Page 1 of 1

Extracting wrong characters from image

Posted: 2016-03-14T00:58:15-07:00
by seopower
Hi,

I have a simple image (as attached) when trying to extract text (OCR) from image giving me wrong characters, resulting in wrong spellings. Please suggest what to do to extract correctly.

Image

Using tesseract with Ubuntu through PHP like given below:

exec('tesseract temp/' . $filename . '.png temp/' . $filename);


Thanks,

Re: Extracting wrong characters from image

Posted: 2016-03-14T03:14:15-07:00
by snibgo
In my experience, Tesseract needs characters to be at least 10 pixels high to be reliable, and 20 is better. Yours are only 9 pixels high.

Re: Extracting wrong characters from image

Posted: 2016-03-14T09:30:18-07:00
by markt
Try adding an extra border around the extracted text image, I seemed to get improved recognition with Tesseract using additional 20x20 white border.

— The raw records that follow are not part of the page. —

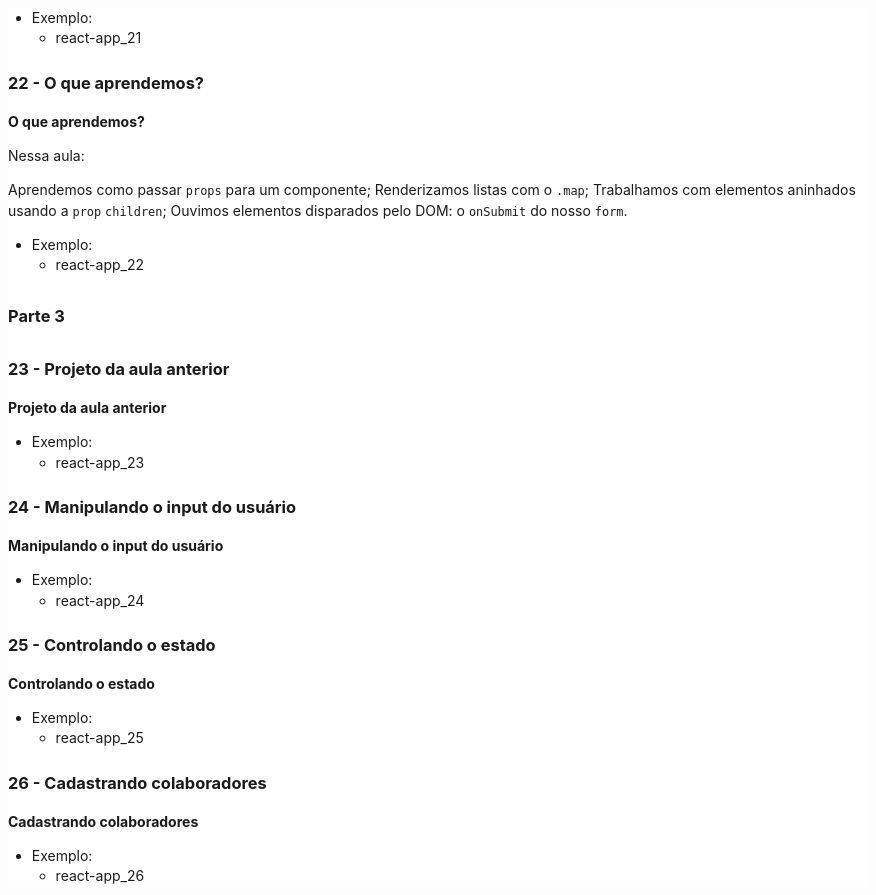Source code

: - Exemplo:
    - react-app_21



### 22 - O que aprendemos?

**O que aprendemos?**

Nessa aula:

Aprendemos como passar `props` para um componente;
Renderizamos listas com o `.map`;
Trabalhamos com elementos aninhados usando a `prop` `children`;
Ouvimos elementos disparados pelo DOM: o `onSubmit` do nosso `form`.

- Exemplo:
    - react-app_22




##
### Parte 3
##



### 23 - Projeto da aula anterior

**Projeto da aula anterior**

- Exemplo:
    - react-app_23

### 24 - Manipulando o input do usuário

**Manipulando o input do usuário**

- Exemplo:
    - react-app_24


### 25 - Controlando o estado

**Controlando o estado**

- Exemplo:
    - react-app_25



### 26 - Cadastrando colaboradores

**Cadastrando colaboradores**

- Exemplo:
    - react-app_26

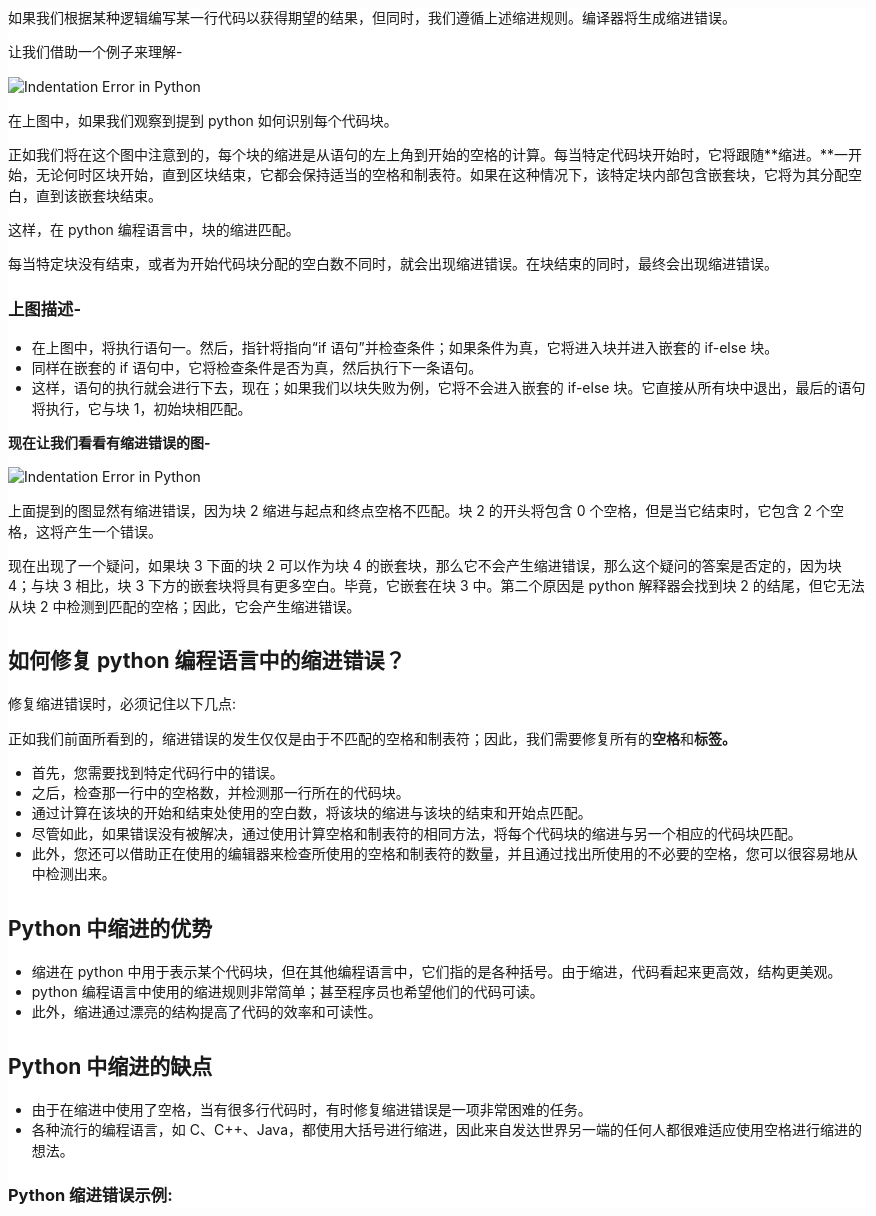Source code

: 如果我们根据某种逻辑编写某一行代码以获得期望的结果，但同时，我们遵循上述缩进规则。编译器将生成缩进错误。

让我们借助一个例子来理解-

![Indentation Error in Python](img/7b77e01cc7e8f34f51a753901482eaee.png)

在上图中，如果我们观察到提到 python 如何识别每个代码块。

正如我们将在这个图中注意到的，每个块的缩进是从语句的左上角到开始的空格的计算。每当特定代码块开始时，它将跟随**缩进。**一开始，无论何时区块开始，直到区块结束，它都会保持适当的空格和制表符。如果在这种情况下，该特定块内部包含嵌套块，它将为其分配空白，直到该嵌套块结束。

这样，在 python 编程语言中，块的缩进匹配。

每当特定块没有结束，或者为开始代码块分配的空白数不同时，就会出现缩进错误。在块结束的同时，最终会出现缩进错误。

### 上图描述-

*   在上图中，将执行语句一。然后，指针将指向“if 语句”并检查条件；如果条件为真，它将进入块并进入嵌套的 if-else 块。
*   同样在嵌套的 if 语句中，它将检查条件是否为真，然后执行下一条语句。
*   这样，语句的执行就会进行下去，现在；如果我们以块失败为例，它将不会进入嵌套的 if-else 块。它直接从所有块中退出，最后的语句将执行，它与块 1，初始块相匹配。

**现在让我们看看有缩进错误的图-**

![Indentation Error in Python](img/70a83c2d21b4b6f596b6c46927994d28.png)

上面提到的图显然有缩进错误，因为块 2 缩进与起点和终点空格不匹配。块 2 的开头将包含 0 个空格，但是当它结束时，它包含 2 个空格，这将产生一个错误。

现在出现了一个疑问，如果块 3 下面的块 2 可以作为块 4 的嵌套块，那么它不会产生缩进错误，那么这个疑问的答案是否定的，因为块 4；与块 3 相比，块 3 下方的嵌套块将具有更多空白。毕竟，它嵌套在块 3 中。第二个原因是 python 解释器会找到块 2 的结尾，但它无法从块 2 中检测到匹配的空格；因此，它会产生缩进错误。

## 如何修复 python 编程语言中的缩进错误？

修复缩进错误时，必须记住以下几点:

正如我们前面所看到的，缩进错误的发生仅仅是由于不匹配的空格和制表符；因此，我们需要修复所有的**空格**和**标签。**

*   首先，您需要找到特定代码行中的错误。
*   之后，检查那一行中的空格数，并检测那一行所在的代码块。
*   通过计算在该块的开始和结束处使用的空白数，将该块的缩进与该块的结束和开始点匹配。
*   尽管如此，如果错误没有被解决，通过使用计算空格和制表符的相同方法，将每个代码块的缩进与另一个相应的代码块匹配。
*   此外，您还可以借助正在使用的编辑器来检查所使用的空格和制表符的数量，并且通过找出所使用的不必要的空格，您可以很容易地从中检测出来。

## Python 中缩进的优势

*   缩进在 python 中用于表示某个代码块，但在其他编程语言中，它们指的是各种括号。由于缩进，代码看起来更高效，结构更美观。
*   python 编程语言中使用的缩进规则非常简单；甚至程序员也希望他们的代码可读。
*   此外，缩进通过漂亮的结构提高了代码的效率和可读性。

## Python 中缩进的缺点

*   由于在缩进中使用了空格，当有很多行代码时，有时修复缩进错误是一项非常困难的任务。
*   各种流行的编程语言，如 C、C++、Java，都使用大括号进行缩进，因此来自发达世界另一端的任何人都很难适应使用空格进行缩进的想法。

### Python 缩进错误示例:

Re: Extracting wrong characters from image

Posted: 2016-03-14T09:51:17-07:00
by seopower
snibgo wrote:In my experience, Tesseract needs characters to be at least 10 pixels high to be reliable, and 20 is better. Yours are only 9 pixels high.
Thanks, I have increased the size of the image by double and now it's recognising correctly but still missing space between two words.